══ Source records ══
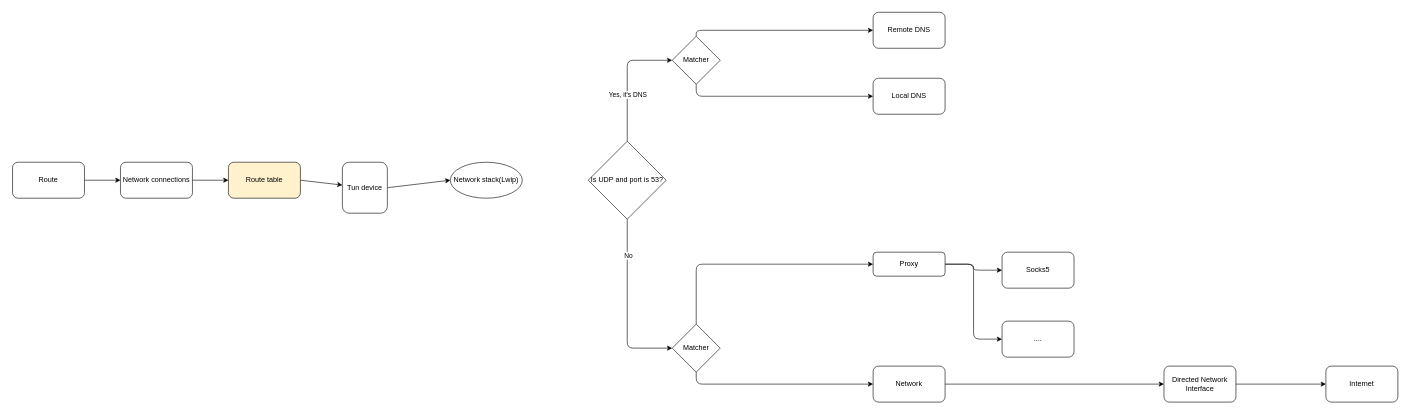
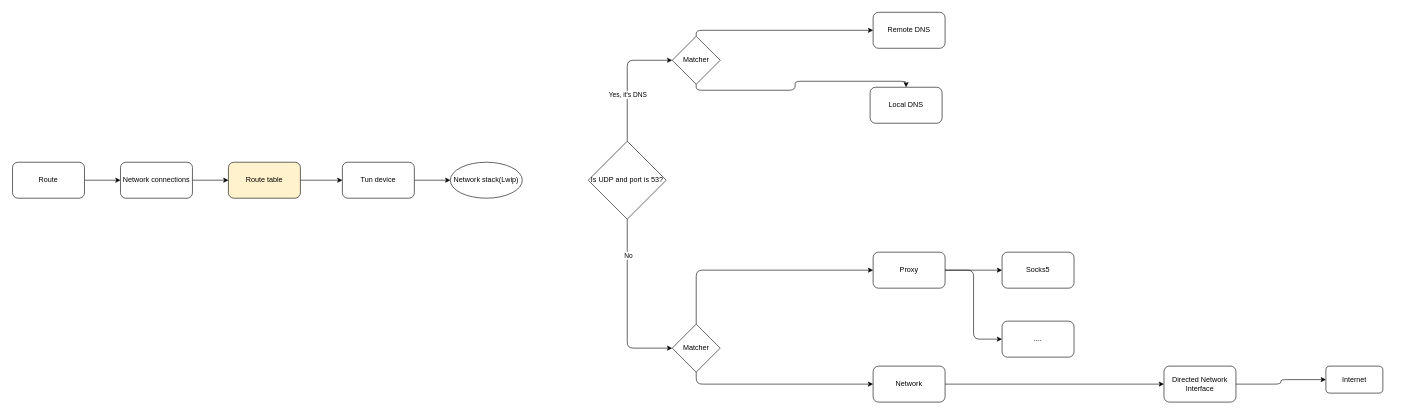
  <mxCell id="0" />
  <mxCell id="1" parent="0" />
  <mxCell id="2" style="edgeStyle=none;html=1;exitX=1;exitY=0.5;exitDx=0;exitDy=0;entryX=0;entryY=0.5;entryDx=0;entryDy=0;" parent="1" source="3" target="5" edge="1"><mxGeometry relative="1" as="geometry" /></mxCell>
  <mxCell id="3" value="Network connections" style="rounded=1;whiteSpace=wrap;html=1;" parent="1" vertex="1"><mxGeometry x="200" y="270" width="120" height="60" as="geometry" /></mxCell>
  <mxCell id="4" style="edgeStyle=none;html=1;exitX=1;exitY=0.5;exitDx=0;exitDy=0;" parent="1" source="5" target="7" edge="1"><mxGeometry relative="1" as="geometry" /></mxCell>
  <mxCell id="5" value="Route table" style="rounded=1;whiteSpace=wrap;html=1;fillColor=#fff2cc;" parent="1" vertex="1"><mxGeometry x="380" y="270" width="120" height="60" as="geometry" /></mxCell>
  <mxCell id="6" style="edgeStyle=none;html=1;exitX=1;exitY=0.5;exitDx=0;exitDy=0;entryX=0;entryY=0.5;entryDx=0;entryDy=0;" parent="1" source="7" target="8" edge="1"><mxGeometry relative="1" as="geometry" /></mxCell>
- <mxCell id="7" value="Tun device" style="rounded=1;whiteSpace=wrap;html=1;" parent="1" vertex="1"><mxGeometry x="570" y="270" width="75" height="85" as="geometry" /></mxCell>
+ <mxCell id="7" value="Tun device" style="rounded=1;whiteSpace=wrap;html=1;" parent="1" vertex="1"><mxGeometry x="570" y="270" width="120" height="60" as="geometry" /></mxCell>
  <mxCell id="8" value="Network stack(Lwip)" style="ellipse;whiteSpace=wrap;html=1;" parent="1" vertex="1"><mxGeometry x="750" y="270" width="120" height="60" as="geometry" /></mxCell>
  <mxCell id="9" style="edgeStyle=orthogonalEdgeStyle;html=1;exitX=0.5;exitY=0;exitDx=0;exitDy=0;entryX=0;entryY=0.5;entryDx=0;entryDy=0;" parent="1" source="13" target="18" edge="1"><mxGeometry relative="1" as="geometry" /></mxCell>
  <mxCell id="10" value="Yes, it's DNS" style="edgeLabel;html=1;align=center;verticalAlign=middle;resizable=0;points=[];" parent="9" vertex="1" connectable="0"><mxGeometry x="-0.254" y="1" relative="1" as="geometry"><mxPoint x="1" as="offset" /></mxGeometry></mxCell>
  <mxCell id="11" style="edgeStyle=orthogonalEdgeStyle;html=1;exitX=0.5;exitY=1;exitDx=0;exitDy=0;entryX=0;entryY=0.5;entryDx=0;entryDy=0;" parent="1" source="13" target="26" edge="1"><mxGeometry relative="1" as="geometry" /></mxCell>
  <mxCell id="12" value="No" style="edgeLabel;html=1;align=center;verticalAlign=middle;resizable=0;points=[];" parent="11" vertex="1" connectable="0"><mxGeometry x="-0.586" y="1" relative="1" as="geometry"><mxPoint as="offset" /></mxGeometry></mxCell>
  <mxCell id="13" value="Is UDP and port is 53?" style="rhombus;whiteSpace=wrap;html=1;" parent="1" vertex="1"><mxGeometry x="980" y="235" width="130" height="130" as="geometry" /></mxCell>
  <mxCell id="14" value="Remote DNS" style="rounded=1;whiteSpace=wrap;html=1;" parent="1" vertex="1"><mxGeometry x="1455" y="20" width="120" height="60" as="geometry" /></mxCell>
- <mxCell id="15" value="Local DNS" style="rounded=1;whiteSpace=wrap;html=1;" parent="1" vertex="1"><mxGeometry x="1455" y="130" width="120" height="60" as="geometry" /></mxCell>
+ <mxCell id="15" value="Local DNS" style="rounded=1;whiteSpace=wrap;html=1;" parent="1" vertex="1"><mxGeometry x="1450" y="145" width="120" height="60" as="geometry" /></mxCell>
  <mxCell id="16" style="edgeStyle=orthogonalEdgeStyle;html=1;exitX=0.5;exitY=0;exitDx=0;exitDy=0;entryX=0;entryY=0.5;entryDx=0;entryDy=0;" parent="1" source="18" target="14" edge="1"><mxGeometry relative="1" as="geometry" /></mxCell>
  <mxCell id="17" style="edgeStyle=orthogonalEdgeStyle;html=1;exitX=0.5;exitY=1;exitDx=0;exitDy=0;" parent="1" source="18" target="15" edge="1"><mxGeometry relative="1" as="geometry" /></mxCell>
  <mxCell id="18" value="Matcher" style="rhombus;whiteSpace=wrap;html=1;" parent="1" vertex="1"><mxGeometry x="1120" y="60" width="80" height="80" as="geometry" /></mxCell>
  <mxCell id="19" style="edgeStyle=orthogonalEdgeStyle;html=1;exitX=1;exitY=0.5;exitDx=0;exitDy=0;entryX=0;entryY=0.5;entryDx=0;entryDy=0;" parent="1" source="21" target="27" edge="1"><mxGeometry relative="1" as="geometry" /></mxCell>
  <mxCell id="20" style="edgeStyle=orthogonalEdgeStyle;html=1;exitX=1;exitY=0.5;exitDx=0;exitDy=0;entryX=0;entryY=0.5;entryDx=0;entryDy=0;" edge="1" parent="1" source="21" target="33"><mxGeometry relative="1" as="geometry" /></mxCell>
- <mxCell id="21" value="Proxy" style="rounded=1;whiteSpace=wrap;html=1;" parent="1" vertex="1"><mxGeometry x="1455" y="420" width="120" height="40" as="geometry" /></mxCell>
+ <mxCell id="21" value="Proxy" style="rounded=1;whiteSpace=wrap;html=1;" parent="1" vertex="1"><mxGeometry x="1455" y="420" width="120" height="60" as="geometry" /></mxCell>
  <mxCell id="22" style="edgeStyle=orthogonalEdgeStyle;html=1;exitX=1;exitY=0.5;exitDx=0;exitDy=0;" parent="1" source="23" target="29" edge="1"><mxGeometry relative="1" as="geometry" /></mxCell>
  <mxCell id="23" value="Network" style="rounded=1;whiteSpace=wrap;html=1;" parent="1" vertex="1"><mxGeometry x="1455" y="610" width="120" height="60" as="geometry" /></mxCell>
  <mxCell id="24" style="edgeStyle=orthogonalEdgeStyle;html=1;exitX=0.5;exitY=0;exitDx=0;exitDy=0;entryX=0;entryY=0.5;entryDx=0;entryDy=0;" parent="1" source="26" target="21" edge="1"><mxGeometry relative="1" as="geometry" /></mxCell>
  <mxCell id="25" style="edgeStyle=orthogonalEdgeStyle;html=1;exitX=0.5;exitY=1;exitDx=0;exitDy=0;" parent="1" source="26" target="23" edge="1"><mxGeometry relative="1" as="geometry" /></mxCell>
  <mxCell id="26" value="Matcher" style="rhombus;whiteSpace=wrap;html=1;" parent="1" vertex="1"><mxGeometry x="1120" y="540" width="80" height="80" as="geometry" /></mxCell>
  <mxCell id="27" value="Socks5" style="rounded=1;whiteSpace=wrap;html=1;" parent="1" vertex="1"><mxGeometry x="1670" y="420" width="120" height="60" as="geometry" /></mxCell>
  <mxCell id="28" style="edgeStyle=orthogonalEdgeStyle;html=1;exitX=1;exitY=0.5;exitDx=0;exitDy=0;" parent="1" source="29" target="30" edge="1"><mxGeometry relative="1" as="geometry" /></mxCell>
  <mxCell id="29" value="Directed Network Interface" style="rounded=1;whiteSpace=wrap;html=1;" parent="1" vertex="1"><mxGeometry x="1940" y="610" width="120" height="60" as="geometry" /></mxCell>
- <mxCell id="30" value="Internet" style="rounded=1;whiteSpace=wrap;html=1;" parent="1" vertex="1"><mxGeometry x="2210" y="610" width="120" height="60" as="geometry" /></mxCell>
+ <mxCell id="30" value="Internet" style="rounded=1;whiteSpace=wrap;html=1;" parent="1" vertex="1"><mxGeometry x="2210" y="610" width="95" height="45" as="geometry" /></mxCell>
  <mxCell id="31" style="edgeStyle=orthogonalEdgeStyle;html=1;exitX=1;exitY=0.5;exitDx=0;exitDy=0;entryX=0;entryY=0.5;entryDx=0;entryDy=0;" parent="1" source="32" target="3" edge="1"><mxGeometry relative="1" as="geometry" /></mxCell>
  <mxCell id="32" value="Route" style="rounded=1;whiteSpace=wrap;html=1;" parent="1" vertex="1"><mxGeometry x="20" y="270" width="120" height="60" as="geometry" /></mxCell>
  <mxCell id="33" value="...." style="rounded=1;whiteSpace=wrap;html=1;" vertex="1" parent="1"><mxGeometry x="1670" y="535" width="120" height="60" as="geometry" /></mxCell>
═══
Exercise objective: List every line of the material that contains the string "connectable".

Solution for this task:
  <mxCell id="10" value="Yes, it's DNS" style="edgeLabel;html=1;align=center;verticalAlign=middle;resizable=0;points=[];" parent="9" vertex="1" connectable="0"><mxGeometry x="-0.254" y="1" relative="1" as="geometry"><mxPoint x="1" as="offset" /></mxGeometry></mxCell>
  <mxCell id="12" value="No" style="edgeLabel;html=1;align=center;verticalAlign=middle;resizable=0;points=[];" parent="11" vertex="1" connectable="0"><mxGeometry x="-0.586" y="1" relative="1" as="geometry"><mxPoint as="offset" /></mxGeometry></mxCell>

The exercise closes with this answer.